- **Saved entries**:
____________

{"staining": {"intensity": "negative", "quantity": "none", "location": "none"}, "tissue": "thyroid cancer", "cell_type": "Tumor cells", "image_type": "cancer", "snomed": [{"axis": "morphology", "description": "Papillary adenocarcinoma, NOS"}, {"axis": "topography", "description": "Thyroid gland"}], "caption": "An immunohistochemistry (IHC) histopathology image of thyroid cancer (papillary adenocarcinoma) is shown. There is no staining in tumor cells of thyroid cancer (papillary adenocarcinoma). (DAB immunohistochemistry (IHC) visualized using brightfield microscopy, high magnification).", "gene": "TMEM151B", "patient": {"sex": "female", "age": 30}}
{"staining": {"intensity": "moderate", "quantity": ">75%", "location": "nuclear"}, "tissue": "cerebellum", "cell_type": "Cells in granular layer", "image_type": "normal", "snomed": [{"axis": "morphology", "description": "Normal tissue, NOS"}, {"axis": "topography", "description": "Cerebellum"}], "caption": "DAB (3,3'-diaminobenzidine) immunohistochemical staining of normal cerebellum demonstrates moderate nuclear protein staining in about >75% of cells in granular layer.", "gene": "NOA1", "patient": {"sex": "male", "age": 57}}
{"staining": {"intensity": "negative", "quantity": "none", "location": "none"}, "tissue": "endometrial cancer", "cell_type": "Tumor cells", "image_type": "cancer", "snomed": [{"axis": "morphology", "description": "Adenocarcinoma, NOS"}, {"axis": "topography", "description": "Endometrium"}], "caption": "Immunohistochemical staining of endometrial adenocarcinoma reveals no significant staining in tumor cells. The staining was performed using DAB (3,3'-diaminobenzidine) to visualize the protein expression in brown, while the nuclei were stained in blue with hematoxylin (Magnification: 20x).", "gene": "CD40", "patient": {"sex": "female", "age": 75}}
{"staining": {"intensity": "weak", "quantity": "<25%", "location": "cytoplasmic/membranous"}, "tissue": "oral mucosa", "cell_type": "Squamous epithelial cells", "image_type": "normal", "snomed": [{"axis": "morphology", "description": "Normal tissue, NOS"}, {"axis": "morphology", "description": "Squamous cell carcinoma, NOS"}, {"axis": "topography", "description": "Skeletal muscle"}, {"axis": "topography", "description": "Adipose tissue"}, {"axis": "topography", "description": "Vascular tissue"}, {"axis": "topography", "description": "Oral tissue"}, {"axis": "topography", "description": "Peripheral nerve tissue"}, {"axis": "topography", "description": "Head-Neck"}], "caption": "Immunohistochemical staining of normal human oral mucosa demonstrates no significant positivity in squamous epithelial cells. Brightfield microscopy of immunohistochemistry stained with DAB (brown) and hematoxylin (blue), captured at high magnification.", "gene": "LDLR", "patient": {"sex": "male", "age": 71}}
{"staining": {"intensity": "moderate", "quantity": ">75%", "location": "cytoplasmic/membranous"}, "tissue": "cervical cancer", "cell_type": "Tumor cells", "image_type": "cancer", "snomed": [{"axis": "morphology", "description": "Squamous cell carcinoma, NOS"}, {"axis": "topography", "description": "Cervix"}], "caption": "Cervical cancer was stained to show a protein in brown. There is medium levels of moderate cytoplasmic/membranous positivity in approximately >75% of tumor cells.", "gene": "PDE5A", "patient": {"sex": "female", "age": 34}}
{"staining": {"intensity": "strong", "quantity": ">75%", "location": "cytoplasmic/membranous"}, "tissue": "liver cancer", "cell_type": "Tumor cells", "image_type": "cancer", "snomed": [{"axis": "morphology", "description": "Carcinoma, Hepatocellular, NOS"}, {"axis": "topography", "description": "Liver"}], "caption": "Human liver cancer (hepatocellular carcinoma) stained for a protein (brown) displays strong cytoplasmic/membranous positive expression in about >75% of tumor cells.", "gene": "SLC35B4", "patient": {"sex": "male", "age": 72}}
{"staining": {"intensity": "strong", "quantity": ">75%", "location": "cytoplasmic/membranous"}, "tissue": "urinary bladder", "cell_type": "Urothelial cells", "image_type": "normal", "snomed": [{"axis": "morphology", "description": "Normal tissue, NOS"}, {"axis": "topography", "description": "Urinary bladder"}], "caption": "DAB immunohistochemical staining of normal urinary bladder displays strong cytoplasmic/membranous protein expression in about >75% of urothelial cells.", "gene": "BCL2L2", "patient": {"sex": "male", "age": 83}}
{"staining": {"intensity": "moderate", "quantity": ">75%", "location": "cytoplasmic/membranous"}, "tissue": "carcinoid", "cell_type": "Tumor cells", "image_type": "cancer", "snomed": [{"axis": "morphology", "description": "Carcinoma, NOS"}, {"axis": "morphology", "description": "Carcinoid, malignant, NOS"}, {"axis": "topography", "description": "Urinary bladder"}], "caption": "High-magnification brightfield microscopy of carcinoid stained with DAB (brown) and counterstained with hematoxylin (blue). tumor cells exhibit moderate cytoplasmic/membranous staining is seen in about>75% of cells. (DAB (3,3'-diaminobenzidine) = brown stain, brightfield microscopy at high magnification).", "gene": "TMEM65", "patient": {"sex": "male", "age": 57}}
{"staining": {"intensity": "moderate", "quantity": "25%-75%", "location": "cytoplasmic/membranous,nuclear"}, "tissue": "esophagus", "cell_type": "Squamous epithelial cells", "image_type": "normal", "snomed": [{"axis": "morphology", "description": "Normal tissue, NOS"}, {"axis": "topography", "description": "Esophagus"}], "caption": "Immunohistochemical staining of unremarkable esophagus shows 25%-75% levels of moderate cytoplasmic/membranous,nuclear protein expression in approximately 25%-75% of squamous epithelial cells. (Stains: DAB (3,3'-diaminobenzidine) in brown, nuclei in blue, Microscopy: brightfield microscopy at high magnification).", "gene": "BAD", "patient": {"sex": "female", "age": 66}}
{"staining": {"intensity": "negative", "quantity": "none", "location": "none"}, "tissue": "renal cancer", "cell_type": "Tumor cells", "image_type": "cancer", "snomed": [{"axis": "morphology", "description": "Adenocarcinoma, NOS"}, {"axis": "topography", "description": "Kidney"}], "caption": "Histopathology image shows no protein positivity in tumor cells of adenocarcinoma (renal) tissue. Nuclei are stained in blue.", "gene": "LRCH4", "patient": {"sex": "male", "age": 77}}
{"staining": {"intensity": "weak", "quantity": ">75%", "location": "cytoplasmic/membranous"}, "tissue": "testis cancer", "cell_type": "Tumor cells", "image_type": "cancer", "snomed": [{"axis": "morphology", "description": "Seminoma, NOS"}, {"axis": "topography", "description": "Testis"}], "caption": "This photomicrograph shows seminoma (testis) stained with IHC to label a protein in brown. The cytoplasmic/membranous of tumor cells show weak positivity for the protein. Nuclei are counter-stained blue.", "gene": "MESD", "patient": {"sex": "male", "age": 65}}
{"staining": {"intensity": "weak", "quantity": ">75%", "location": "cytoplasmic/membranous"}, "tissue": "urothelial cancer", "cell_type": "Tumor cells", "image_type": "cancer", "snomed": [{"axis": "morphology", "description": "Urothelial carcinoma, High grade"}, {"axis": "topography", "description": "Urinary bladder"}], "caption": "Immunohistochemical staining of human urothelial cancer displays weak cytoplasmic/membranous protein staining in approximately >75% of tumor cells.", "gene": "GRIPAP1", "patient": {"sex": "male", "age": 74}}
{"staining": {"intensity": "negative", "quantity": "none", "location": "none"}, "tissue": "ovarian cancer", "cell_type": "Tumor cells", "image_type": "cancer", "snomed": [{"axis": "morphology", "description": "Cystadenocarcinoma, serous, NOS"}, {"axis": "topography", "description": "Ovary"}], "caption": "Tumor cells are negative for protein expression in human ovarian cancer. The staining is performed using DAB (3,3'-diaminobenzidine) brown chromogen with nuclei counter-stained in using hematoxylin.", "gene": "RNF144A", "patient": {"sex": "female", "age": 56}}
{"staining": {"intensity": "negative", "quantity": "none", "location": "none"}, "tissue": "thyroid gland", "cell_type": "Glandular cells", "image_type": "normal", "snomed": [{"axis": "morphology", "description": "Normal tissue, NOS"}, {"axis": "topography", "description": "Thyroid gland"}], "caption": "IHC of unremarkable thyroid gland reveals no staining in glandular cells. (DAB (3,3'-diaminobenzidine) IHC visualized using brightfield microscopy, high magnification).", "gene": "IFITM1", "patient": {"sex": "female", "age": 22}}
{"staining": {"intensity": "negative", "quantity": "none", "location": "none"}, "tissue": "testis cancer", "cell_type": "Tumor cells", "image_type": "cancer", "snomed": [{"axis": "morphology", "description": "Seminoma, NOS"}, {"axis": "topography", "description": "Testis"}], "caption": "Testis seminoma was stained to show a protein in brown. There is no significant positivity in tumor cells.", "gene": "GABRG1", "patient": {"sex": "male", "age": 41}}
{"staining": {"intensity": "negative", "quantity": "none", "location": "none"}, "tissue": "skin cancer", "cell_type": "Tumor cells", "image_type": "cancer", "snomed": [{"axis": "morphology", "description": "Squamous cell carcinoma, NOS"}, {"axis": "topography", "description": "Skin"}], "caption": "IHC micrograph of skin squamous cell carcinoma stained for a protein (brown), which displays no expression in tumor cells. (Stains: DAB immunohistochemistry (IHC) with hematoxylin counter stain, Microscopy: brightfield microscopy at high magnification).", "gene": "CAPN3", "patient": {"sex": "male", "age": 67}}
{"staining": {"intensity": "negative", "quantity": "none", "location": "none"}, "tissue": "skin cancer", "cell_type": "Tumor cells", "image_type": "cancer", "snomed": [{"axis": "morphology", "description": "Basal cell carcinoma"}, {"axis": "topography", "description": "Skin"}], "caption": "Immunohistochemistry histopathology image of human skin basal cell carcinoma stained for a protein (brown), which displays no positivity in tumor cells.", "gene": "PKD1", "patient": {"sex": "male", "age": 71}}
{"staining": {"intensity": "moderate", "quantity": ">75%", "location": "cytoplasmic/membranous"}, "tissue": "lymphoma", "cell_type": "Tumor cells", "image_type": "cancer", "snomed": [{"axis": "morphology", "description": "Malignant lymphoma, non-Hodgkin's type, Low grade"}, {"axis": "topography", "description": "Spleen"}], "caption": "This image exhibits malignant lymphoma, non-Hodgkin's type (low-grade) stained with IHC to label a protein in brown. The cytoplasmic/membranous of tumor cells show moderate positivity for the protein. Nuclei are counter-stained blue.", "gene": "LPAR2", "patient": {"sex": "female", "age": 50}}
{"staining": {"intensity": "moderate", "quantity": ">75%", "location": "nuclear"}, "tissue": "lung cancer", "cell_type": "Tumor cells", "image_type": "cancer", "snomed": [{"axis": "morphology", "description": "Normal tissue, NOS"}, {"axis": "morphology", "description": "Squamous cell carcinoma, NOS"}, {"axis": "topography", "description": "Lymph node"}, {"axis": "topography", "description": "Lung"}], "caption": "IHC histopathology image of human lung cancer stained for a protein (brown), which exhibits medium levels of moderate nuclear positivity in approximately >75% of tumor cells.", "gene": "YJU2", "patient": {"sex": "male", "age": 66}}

____________

- **Directions for this task**: Your reply must contain exactly the lines from the first line of the data through the line holding "(3,3'-diaminobenzidine) immunohistochemical staining", and nothing more.

- **Written solution**:
{"staining": {"intensity": "negative", "quantity": "none", "location": "none"}, "tissue": "thyroid cancer", "cell_type": "Tumor cells", "image_type": "cancer", "snomed": [{"axis": "morphology", "description": "Papillary adenocarcinoma, NOS"}, {"axis": "topography", "description": "Thyroid gland"}], "caption": "An immunohistochemistry (IHC) histopathology image of thyroid cancer (papillary adenocarcinoma) is shown. There is no staining in tumor cells of thyroid cancer (papillary adenocarcinoma). (DAB immunohistochemistry (IHC) visualized using brightfield microscopy, high magnification).", "gene": "TMEM151B", "patient": {"sex": "female", "age": 30}}
{"staining": {"intensity": "moderate", "quantity": ">75%", "location": "nuclear"}, "tissue": "cerebellum", "cell_type": "Cells in granular layer", "image_type": "normal", "snomed": [{"axis": "morphology", "description": "Normal tissue, NOS"}, {"axis": "topography", "description": "Cerebellum"}], "caption": "DAB (3,3'-diaminobenzidine) immunohistochemical staining of normal cerebellum demonstrates moderate nuclear protein staining in about >75% of cells in granular layer.", "gene": "NOA1", "patient": {"sex": "male", "age": 57}}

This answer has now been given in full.